• _TASK BRIEF_: Write out each line of the records below word for word, and leave the pictures out of your answer.

╭─ PROVIDED RECORDS

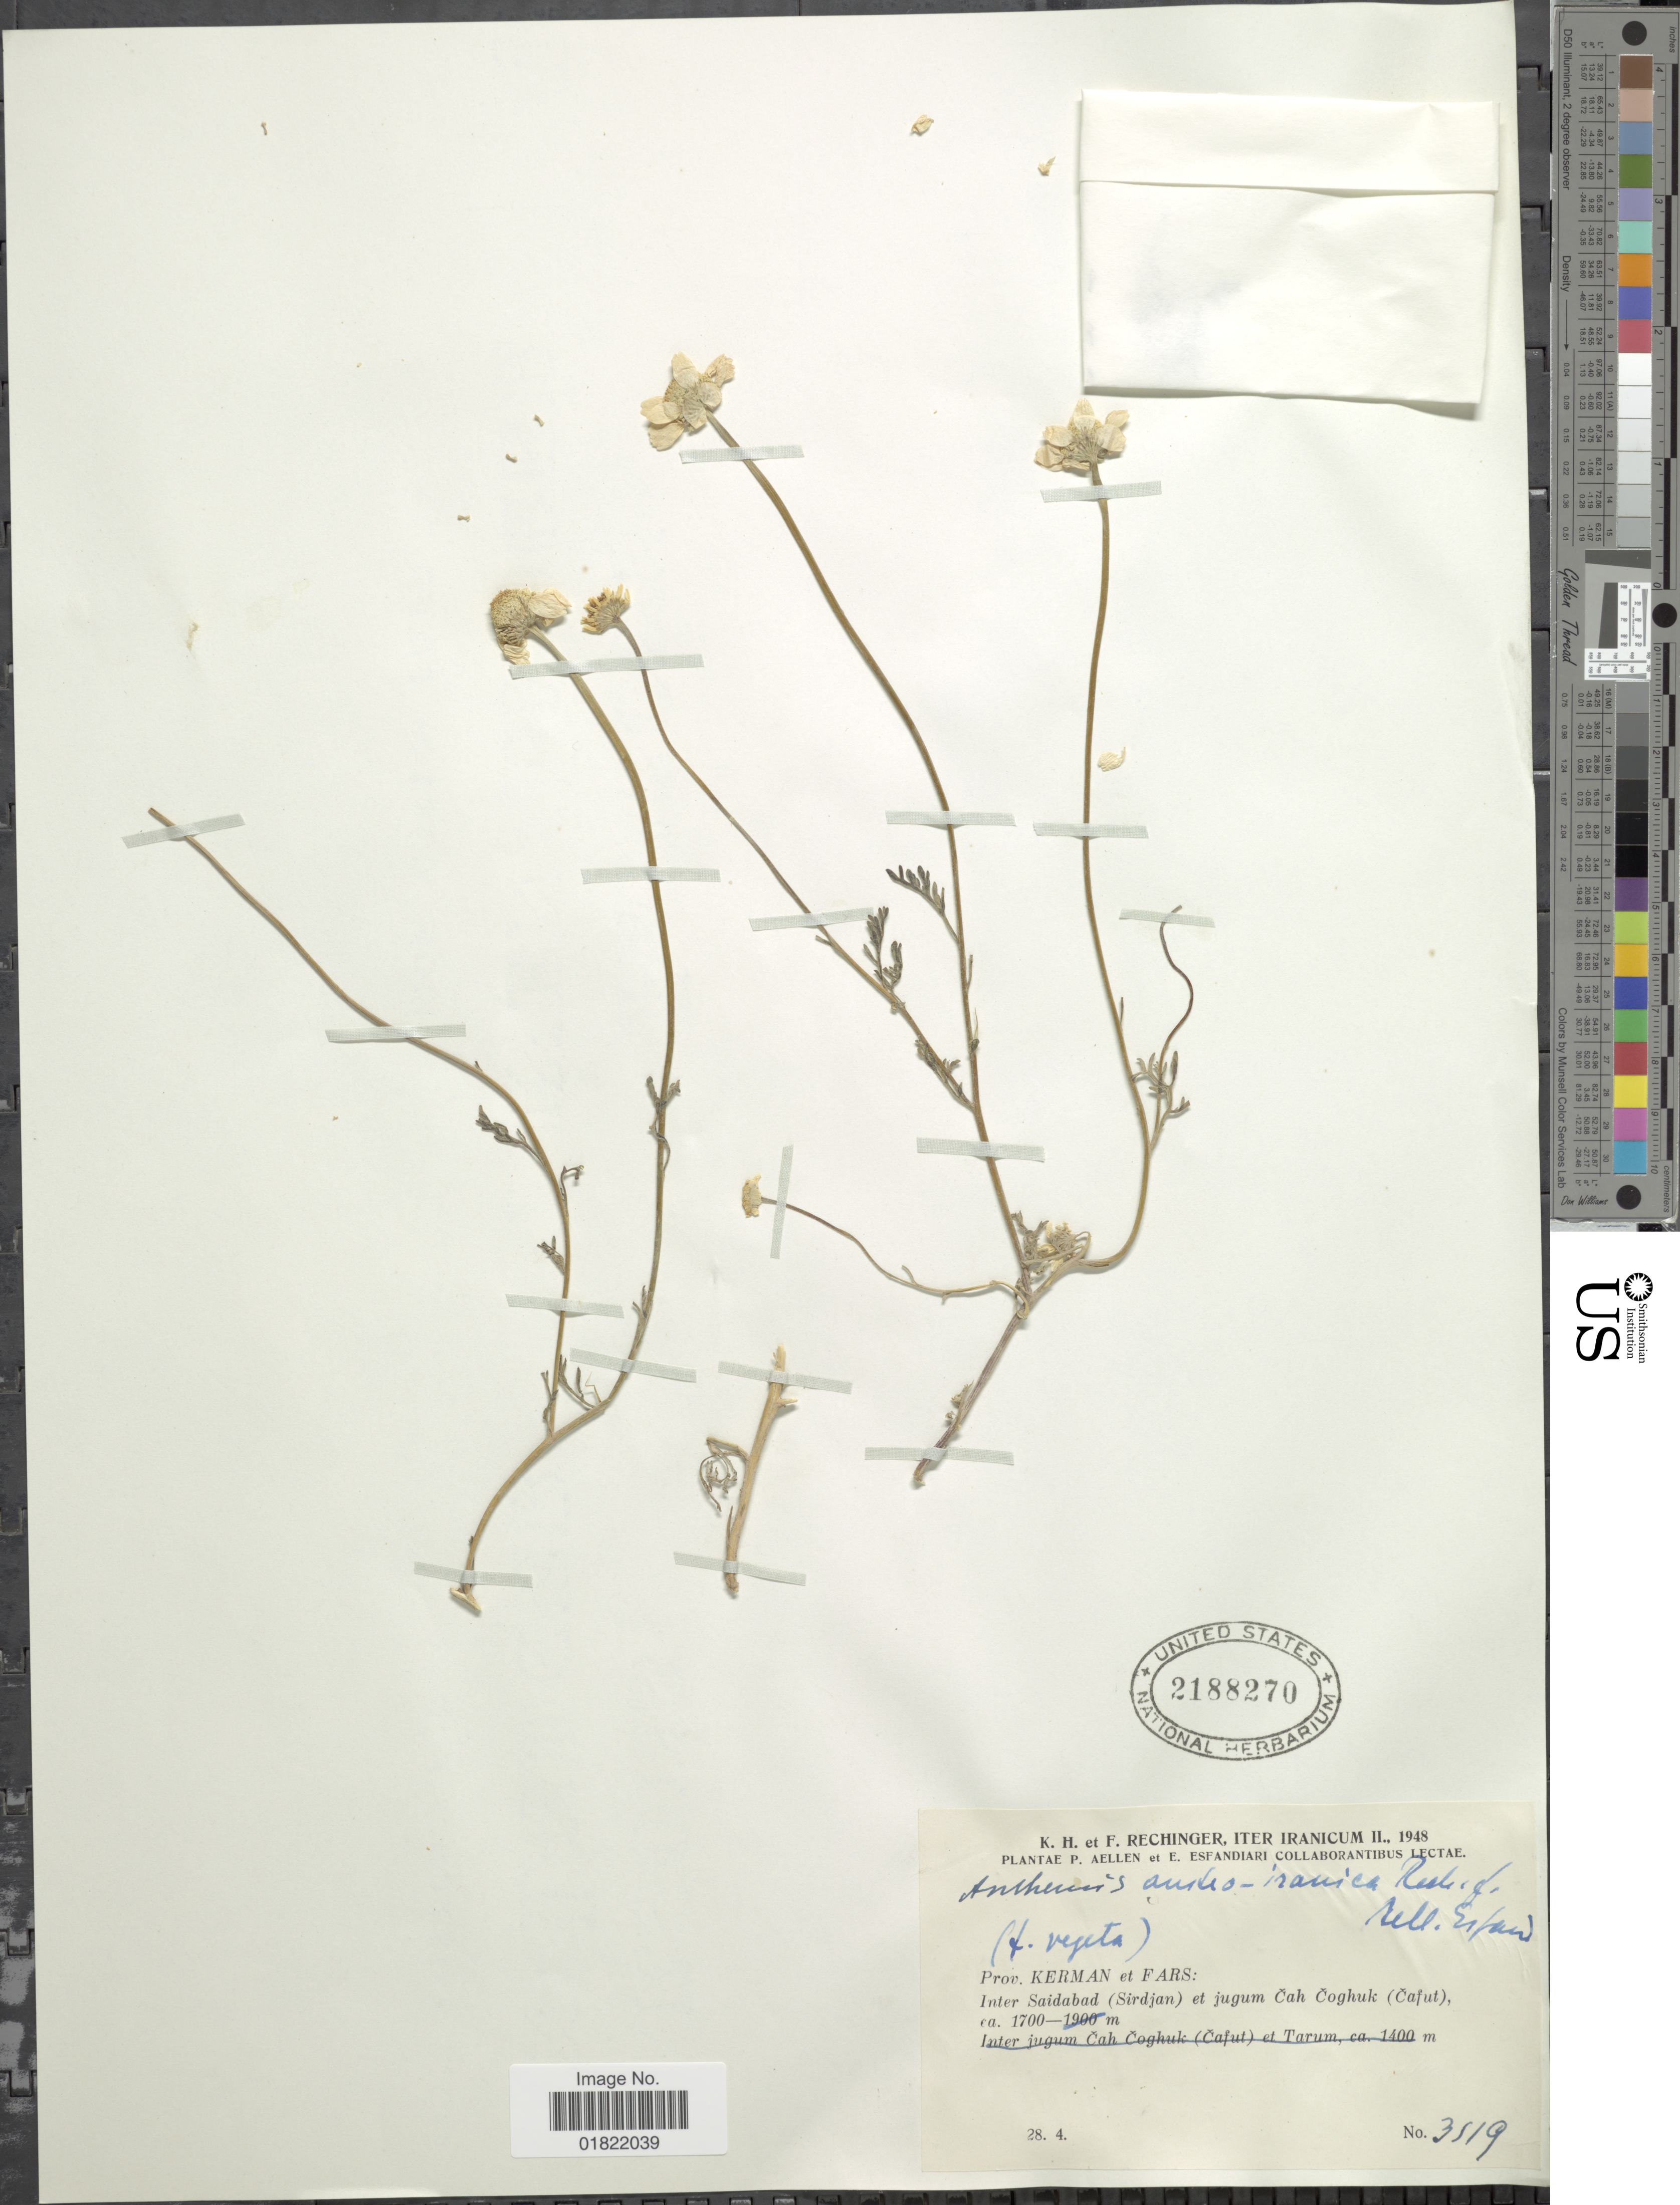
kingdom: Plantae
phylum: Tracheophyta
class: Magnoliopsida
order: Asterales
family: Asteraceae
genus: Anthemis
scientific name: Anthemis austroiranica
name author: Rech. f.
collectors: K. H. Rechinger & F. Rechinger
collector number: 3519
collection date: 1948-04-28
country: Iran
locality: Prov. Kerman et Fars: Inter Saidabad (Sirdjan) et jugum Cah Coghuk (Cafut) [interpreted]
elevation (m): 1700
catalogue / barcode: US 2188270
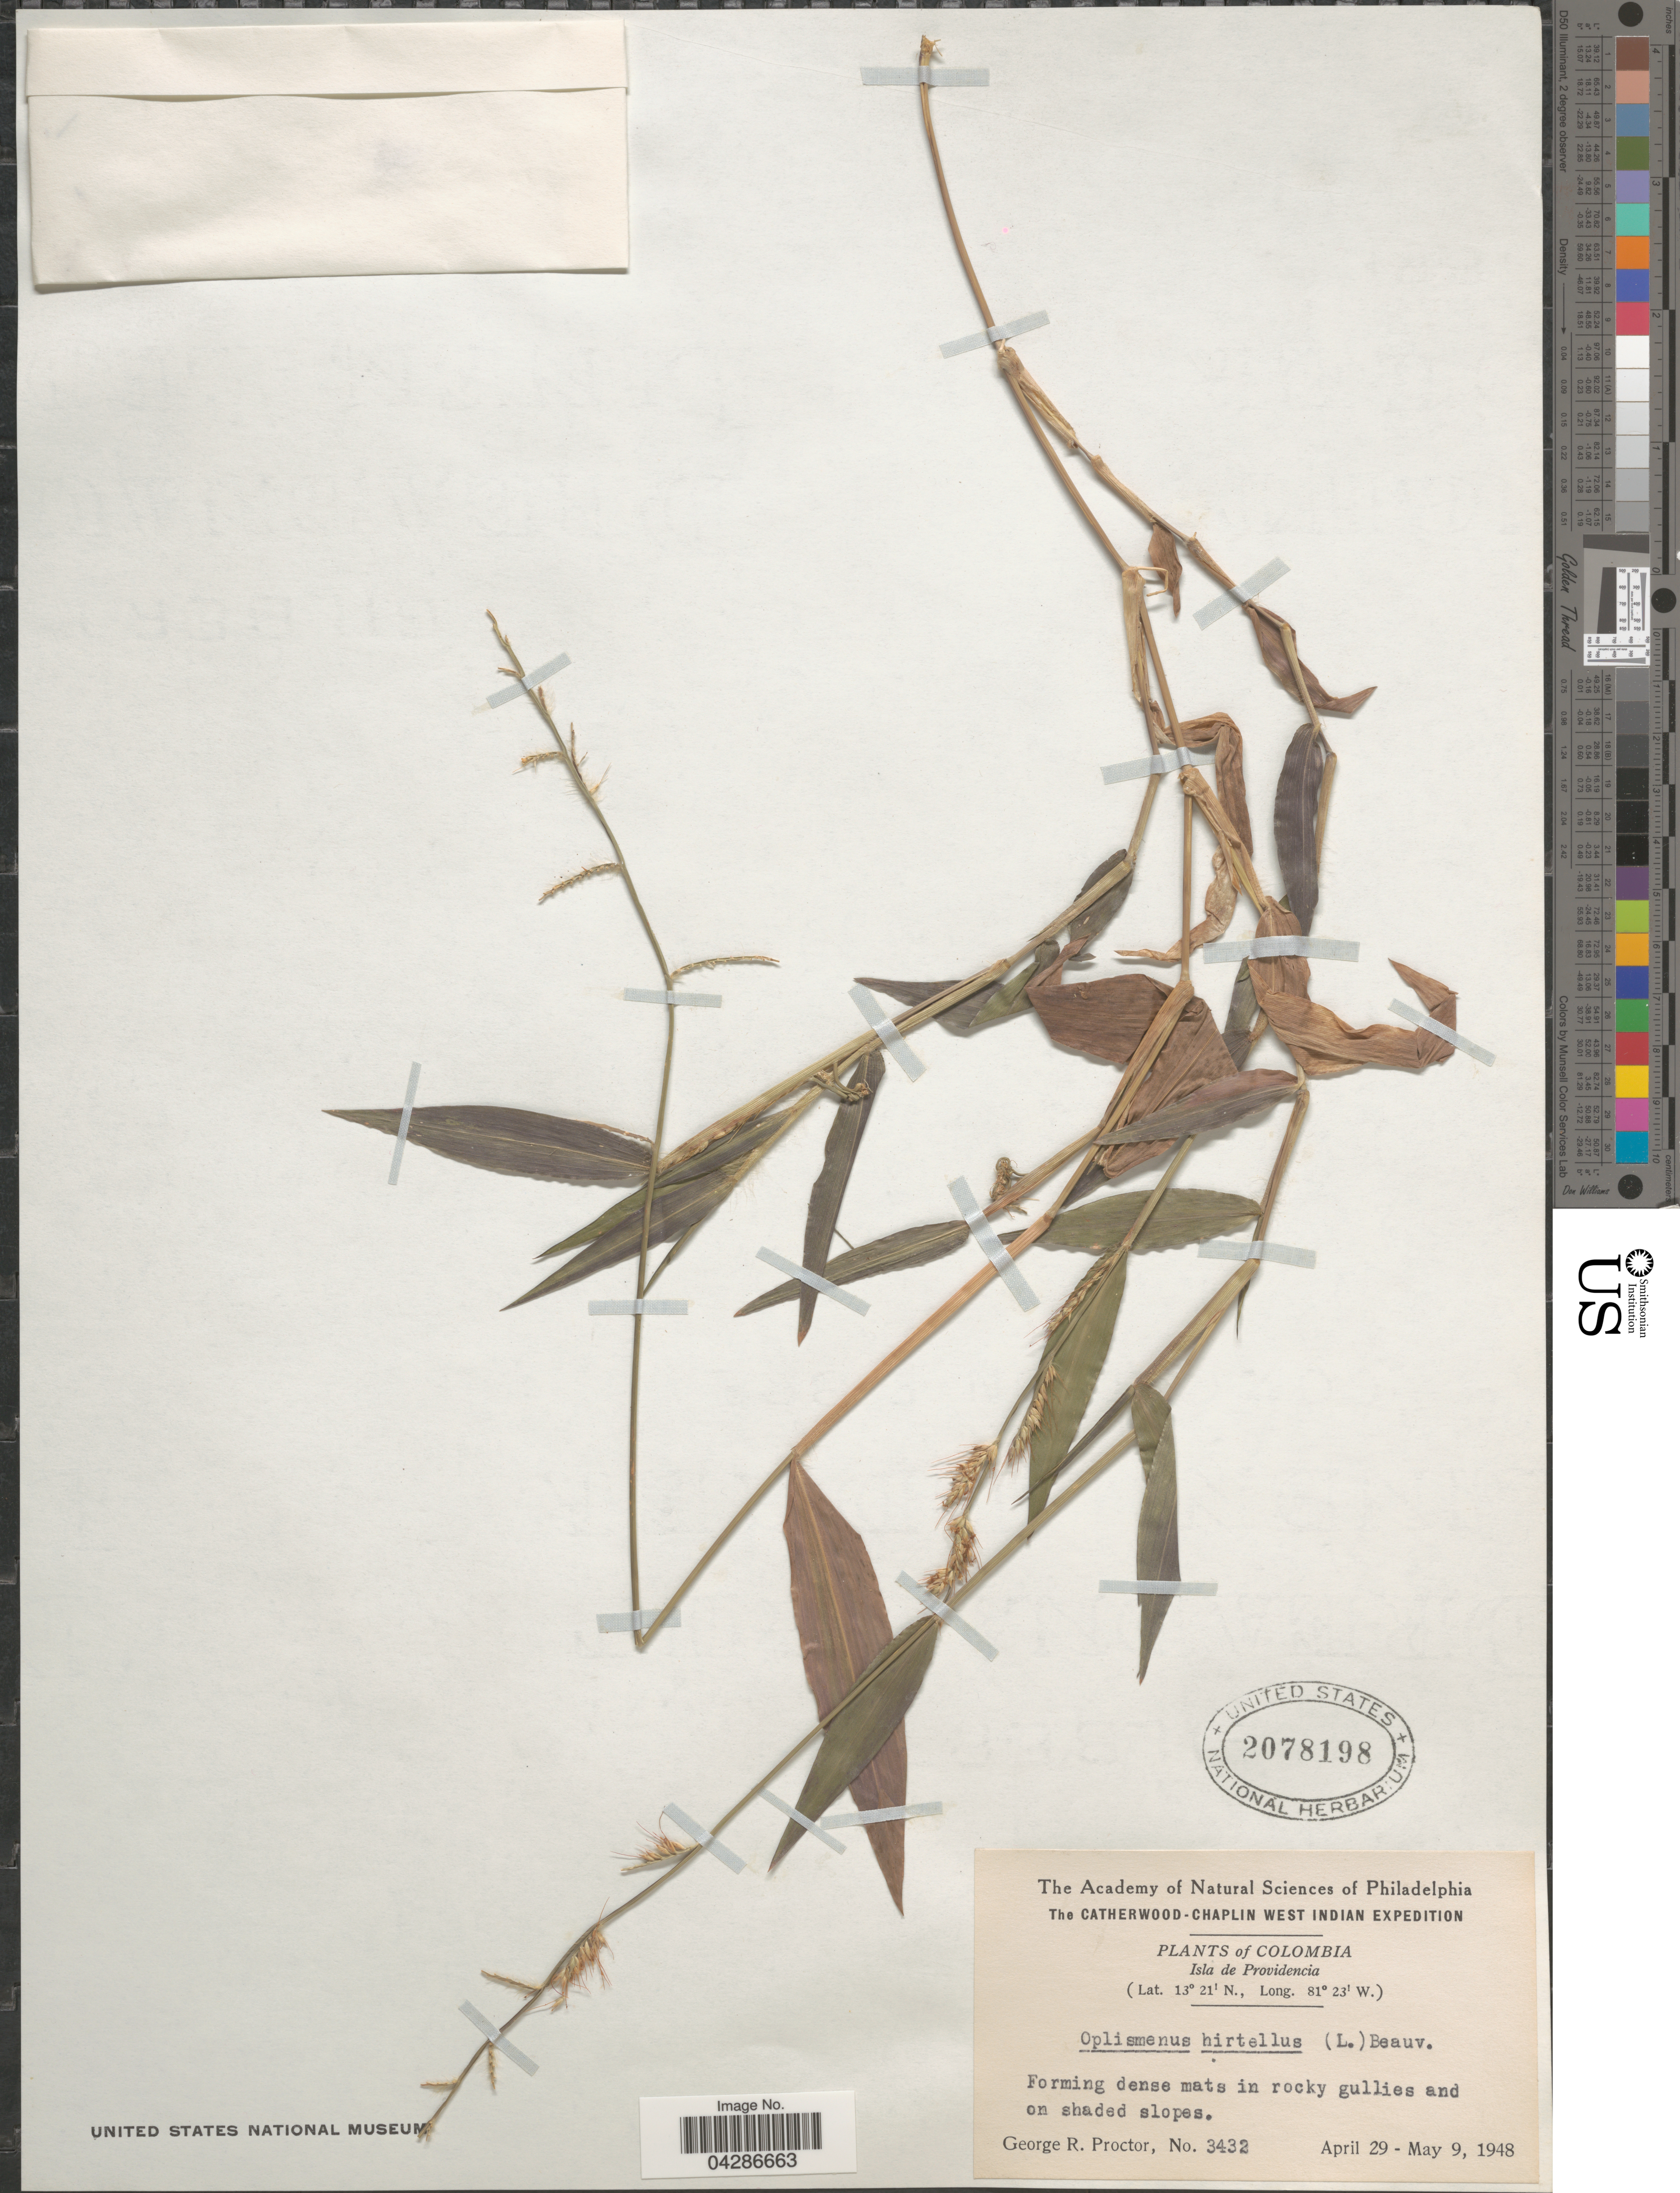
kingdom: Plantae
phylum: Tracheophyta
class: Liliopsida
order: Poales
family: Poaceae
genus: Oplismenus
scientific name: Oplismenus hirtellus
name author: (L.) P. Beauv.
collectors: G. R. Proctor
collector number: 3432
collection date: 1948-04-29/1948-05-09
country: Colombia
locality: The Catherwood-Chaplin West Indian Expedition. Isla de Providencia.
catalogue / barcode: US 2078198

╰─

• _EXPECTED ANSWER_:
kingdom: Plantae
phylum: Tracheophyta
class: Magnoliopsida
order: Asterales
family: Asteraceae
genus: Anthemis
scientific name: Anthemis austroiranica
name author: Rech. f.
collectors: K. H. Rechinger & F. Rechinger
collector number: 3519
collection date: 1948-04-28
country: Iran
locality: Prov. Kerman et Fars: Inter Saidabad (Sirdjan) et jugum Cah Coghuk (Cafut) [interpreted]
elevation (m): 1700
catalogue / barcode: US 2188270
kingdom: Plantae
phylum: Tracheophyta
class: Liliopsida
order: Poales
family: Poaceae
genus: Oplismenus
scientific name: Oplismenus hirtellus
name author: (L.) P. Beauv.
collectors: G. R. Proctor
collector number: 3432
collection date: 1948-04-29/1948-05-09
country: Colombia
locality: The Catherwood-Chaplin West Indian Expedition. Isla de Providencia.
catalogue / barcode: US 2078198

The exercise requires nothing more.